It is astonishing and hard to explain why it was that Yevgeny Svetlanov found his way to the Berlin Philharmonic only quite late in his career, at the age of sixty. It was 1989, a year so very eventful for the orchestra (Herbert von Karajan resigned and died in the summer; the orchestra chose Claudio Abbado as its new principal conductor; its members first officially guested in East Berlin with James Levine; and, after the fall of the Berlin Wall, when Daniel Barenboim performed a moving concert for the citizens of the German Democratic Republic) that the Russian first came to the Philharmonic in March: it would remain his only encounter with this ensemble.
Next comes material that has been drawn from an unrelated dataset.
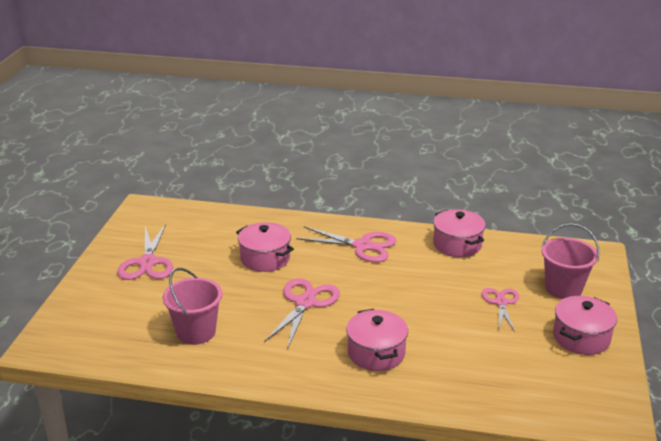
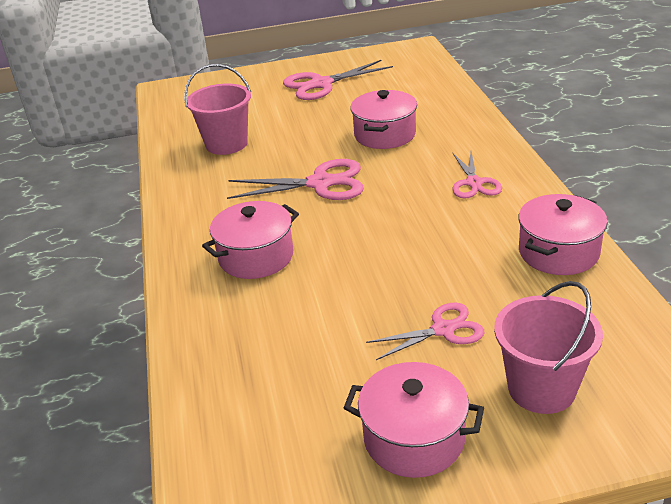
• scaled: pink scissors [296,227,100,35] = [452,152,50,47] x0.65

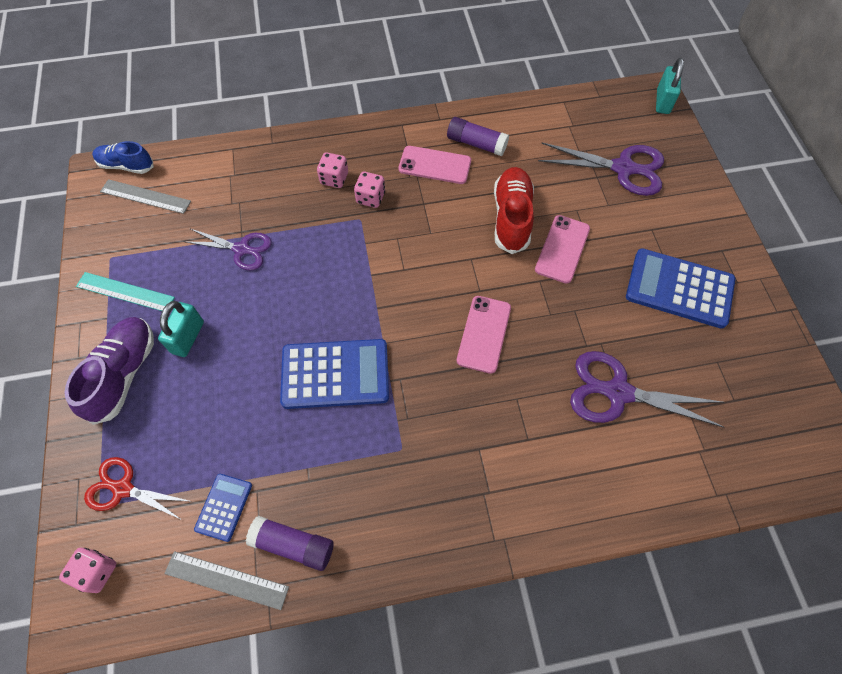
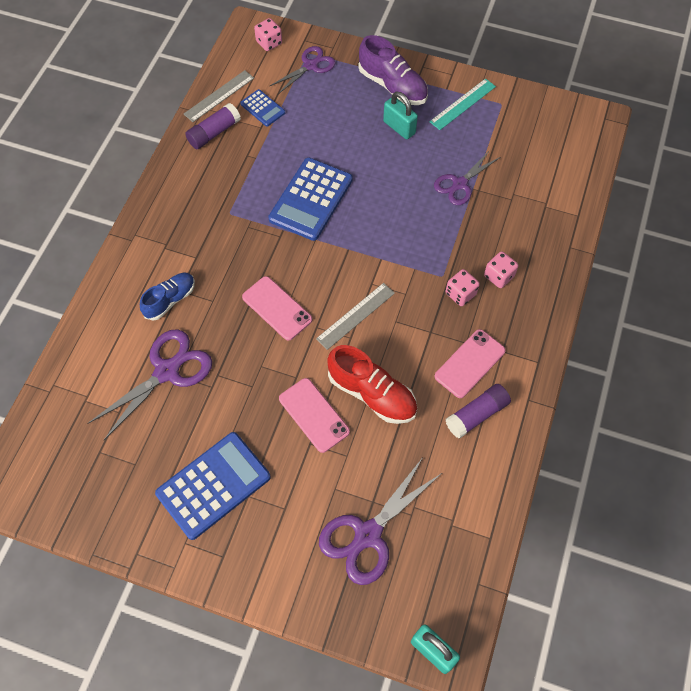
• shifted: blue shoe [92,141,62,33] to [140,273,55,48]
• shifted: grey ruler [100,179,91,35] to [316,283,79,67]
• repainted: red scissors [84,457,108,63] to purple scissors [270,46,65,48]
Svetlanov’s widow Nina wrote the following recollections of the Berlin performance. They show the outstanding importance that the conductor’s sole encounter with the Berlin Philharmonic had for him: Evgeny Svetlanov toured Germany a lot with his orchestra, The Russian State Symphony Orchestra (ex USSR Academic State Symphony Orchestra). But he would stubbornly refuse to accept invitations from German orchestras such as the Bayerischer Rundfunk, Hamburg, Cologne and Berlin Radio orchestras among others. His motivation was very clear – “as long as I am not invited to the Berlin Philharmonic, no matter the quality of all the others, I will not go”. There was nothing to be done. Each great artist has his own principals and it was totally impossible to convince him to do otherwise.
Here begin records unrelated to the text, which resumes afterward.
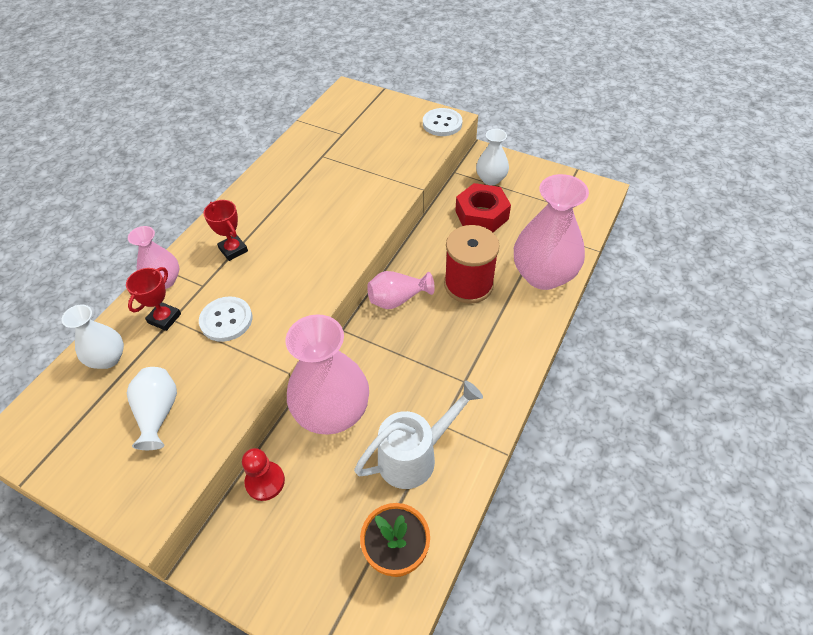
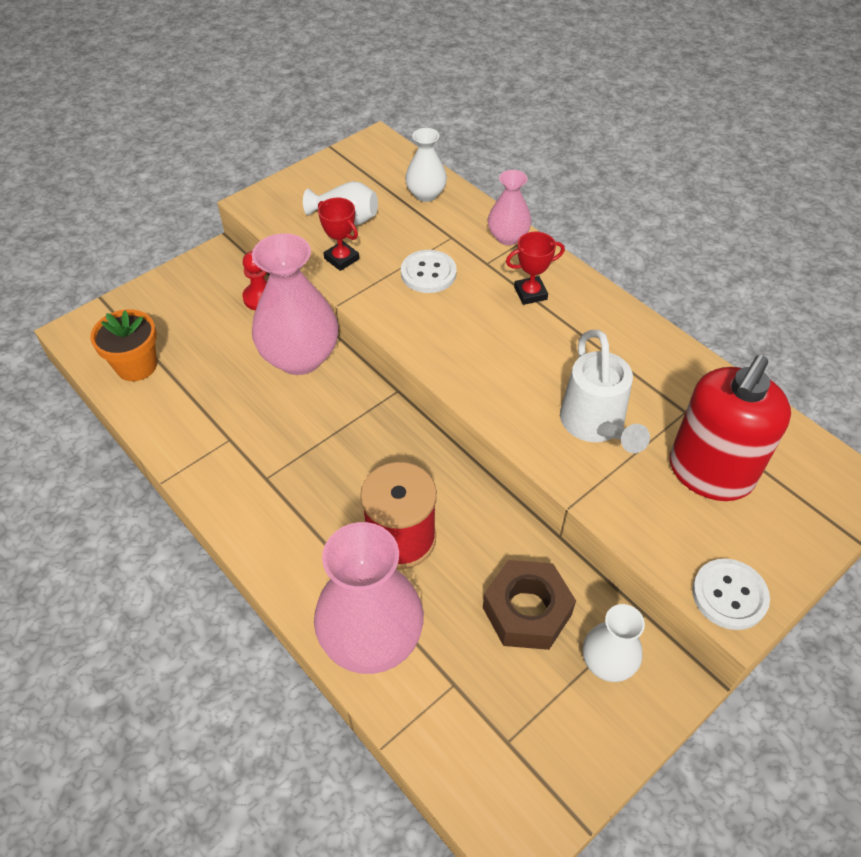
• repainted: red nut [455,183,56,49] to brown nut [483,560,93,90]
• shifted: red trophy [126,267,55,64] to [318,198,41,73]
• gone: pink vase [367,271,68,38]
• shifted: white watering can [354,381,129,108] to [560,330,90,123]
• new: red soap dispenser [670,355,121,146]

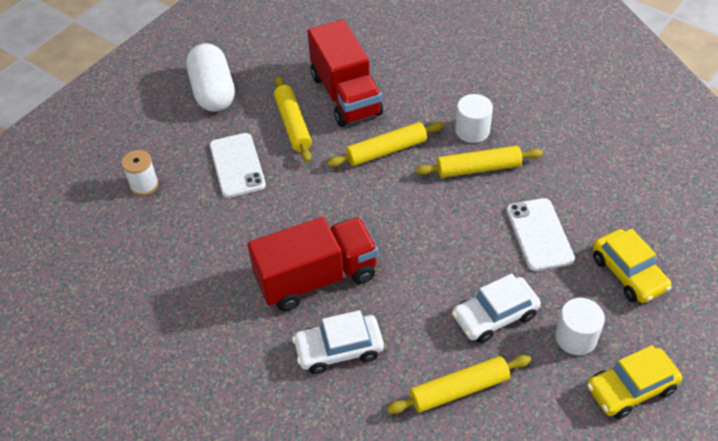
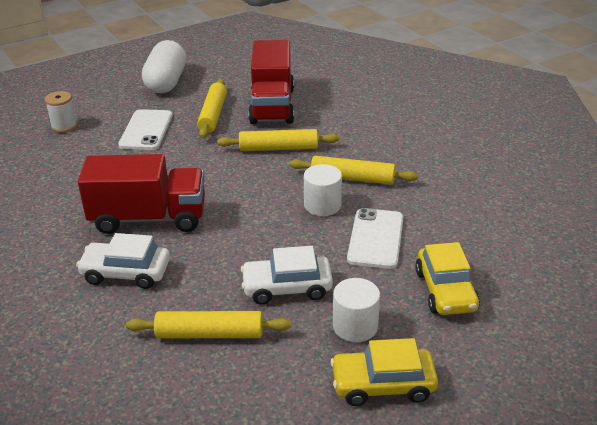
• shifted: white cylinder [455,94,38,49] to [304,164,38,52]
Then, finally, the invitation came. Evgeny Svetlanov was very pleased with the choice of repertoire, especially with Tchaikovsky’s Manfred. Usually promoters asked him to perform Tchaikovsky’s Symphonies Nos.4, 5 or 6 when he was on tour abroad. The concert was a big success and was followed by long applause from both orchestra and public. He was very happy. Back in the artists’ room he welcomed all those who wanted to greet him. After which he quietly said to me – “I am so tired, let’s go back to the hotel”. After a while, when I closed the door and the Maestro started changing, we heard a persistent knock on the door. He did not wish to be disturbed. Someone kept on knocking. When I opened the door, we saw the director of the Berlin Philharmonic who looked pre-occupied and who explained to us that the public was still there, the hall was still full and there was a standing ovation that would not end. Evgeny Svetlanov, who was already dressed in his coat with an umbrella in his hands, came out on the stage immediately. He saw the audience standing and screaming, greeting him with endless applause. He deeply bowed and stretched out his arms asking the public to calm down. And when the commotion died down he said, in German, that he was extremely happy to get this kind of welcome. “As long as I live, I will never forget this evening”.